Andersons agrees to $1.7 million settlement with EPA over toxic chemicals violation

August 19 – Andersons Marathon Holdings LLC must pay more than $1.7 million after reaching a settlement with the United States Environmental Protection Agency. The settlement relates to toxic chemical reporting violations at the company’s four sites, including the ethanol production facility in Cass County.

According to court records, the facilities failed to file release reports for certain toxic chemicals and made significant misstatements in other reports. The EPA alleged that from 2015 to 2019, the Andersons committed 99 violations between their plants in Indiana, Ohio and Iowa and 32 violations in Michigan.

Companies that work with toxic chemicals are required to fill out forms describing how the chemical is used and how much is released. According to the EPA’s website, “…a ‘release’ of a chemical generally refers to a chemical that is emitted to air, released to water, or disposed of in some type of unit of earthly elimination.”

The Cass County facility was credited with 25 violations. Many of the violations were due to failure to report the amount of a specific chemical that had been released or transferred in the previous year. In some cases, the facility filed reports for certain chemicals, but seriously underestimated the amount released.

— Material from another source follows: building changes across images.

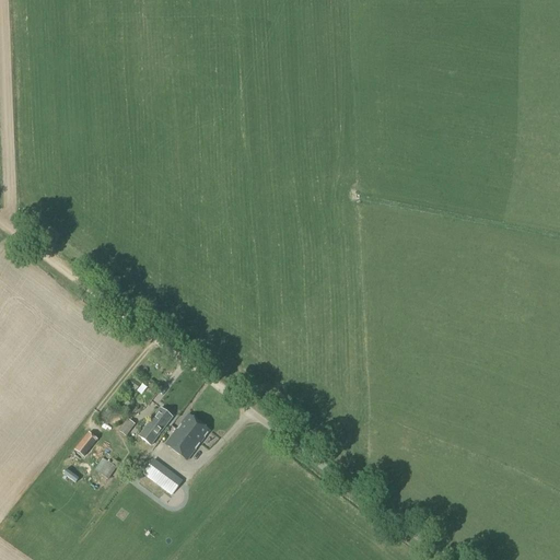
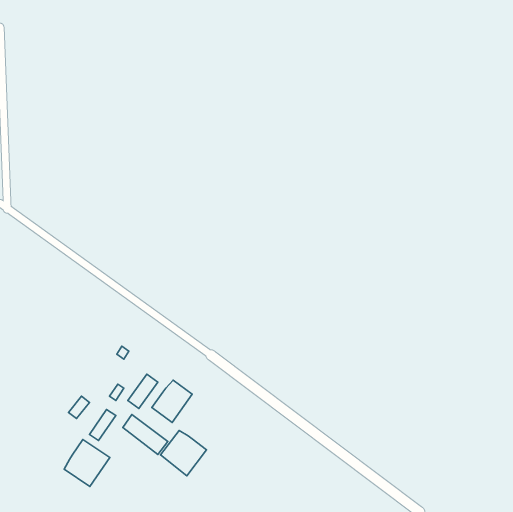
building: none -> [161,430,207,476]
building: none -> [64,440,110,486]

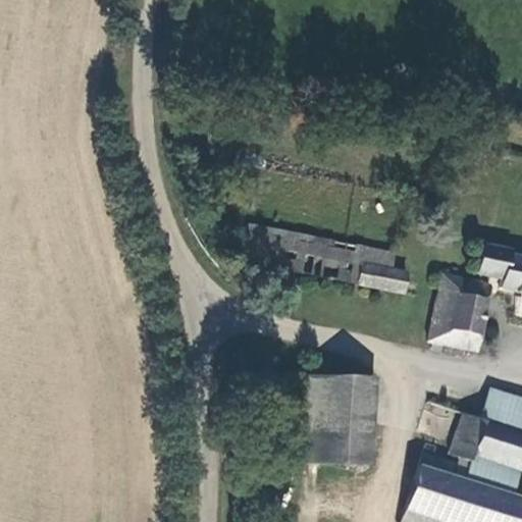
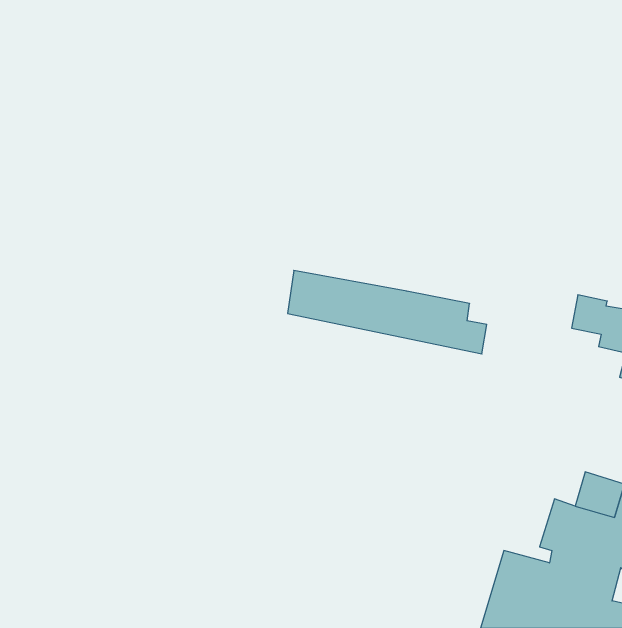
building: [429,274,492,351] -> none
building: [306,373,375,470] -> none

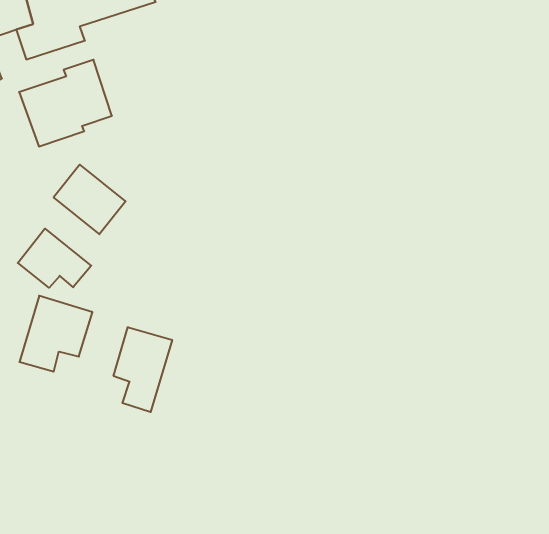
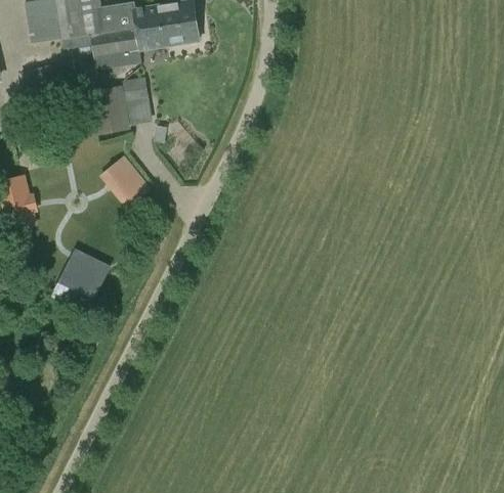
building: [18,229,91,288] -> none
building: [114,327,172,412] -> none

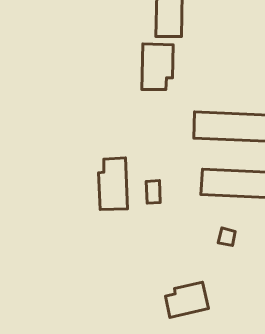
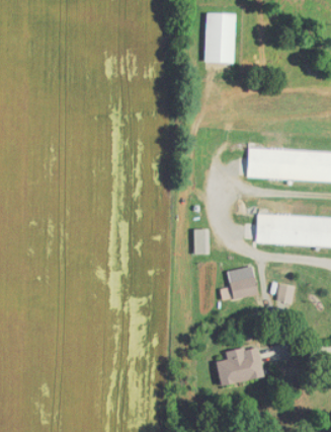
building: [142,44,173,89] -> none
building: [98,158,128,210] -> none
building: none -> [220,265,258,300]

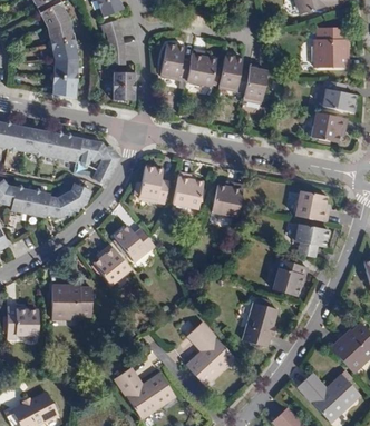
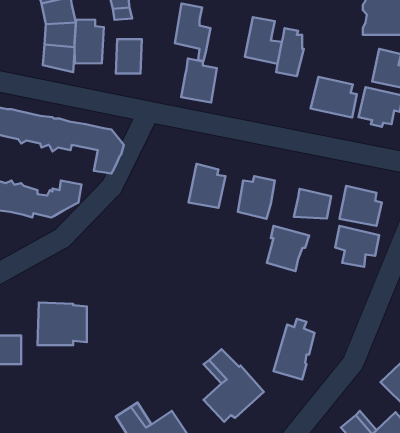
building: [187,49,216,85] -> [181,59,217,103]
building: none -> [75,19,104,64]
building: none -> [311,77,357,118]
building: [132,166,168,204] -> none
building: none -> [294,189,331,218]
building: [114,225,155,261] -> none
building: [95,244,130,284] -> none
building: [271,258,305,295] -> [267,226,309,271]

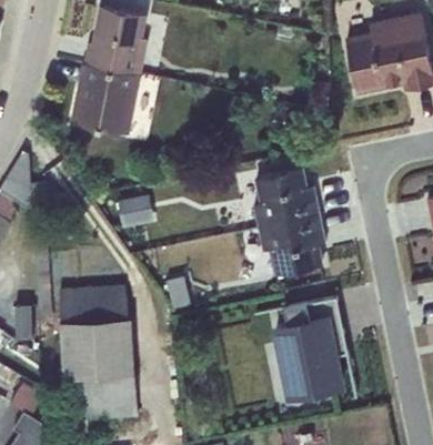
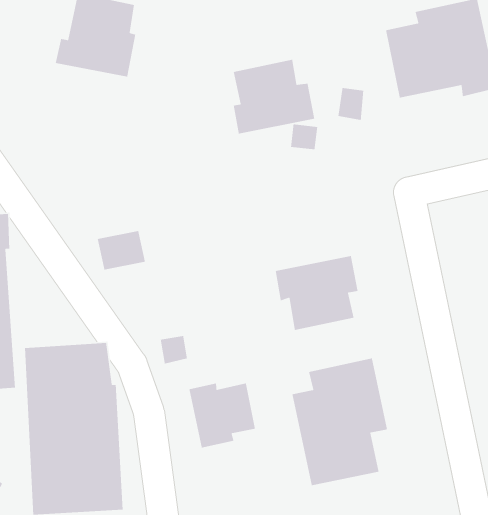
building: [71,64,141,135] -> none
building: [253,169,319,229] -> [233,59,315,135]
building: none -> [188,382,256,448]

Ammonia was underestimated every year from 2015 to 2019. In 2015, the company reported that it only released or transferred 10 pounds of ammonia when it actually released or transferred 10,874 pounds. .

“Andersons Marathon Holdings (TAMH) identified certain deficiencies in its Toxic Release Inventory reporting and submitted revisions to EPA on its own initiative, leading to additional review by EPA and to the recently announced settlement,” the Andersons company spokesperson wrote to Pharos. – Tribune by e-mail. “The Andersons is committed to legal and regulatory compliance and is pleased that TAMH was able to resolve this issue with the US EPA.”

Other unreported or underreported toxic chemicals at the Cass County facility include acetaldehyde, benzene, formic acid, toluene, n-hexane, and ethylbenzene. Exposure to large amounts of these chemicals can cause symptoms such as headache, drowsiness, burning nose, throat and eyes, coughing, nausea, vomiting and difficulty respiratory.

In an effort to keep the public informed about toxic chemicals and pollution in their communities, the EPA created a program to search for companies that report the use of toxic chemicals called the Toxics Release Inventory Program. It can be found on the EPA website at

According to an EPA press release, the settlement is the largest amount the EPA has ever received through the Toxics Release Inventory reporting violations and violations of the Planning Act. urgency and the community’s right to know. The settlement specifies that the Andersons have one month to pay the $1.7 million.

“The EPA is committed to protecting people from pollution and taking steps to ensure that facilities report releases in an accurate and timely manner, as required by law,” said Larry Starfield, deputy administrator. acting Office of Enforcement and Compliance Assurance, EPA, in the release. . “This settlement ensures the communities surrounding the four facilities have the best available information they deserve and allows them to act locally if necessary.”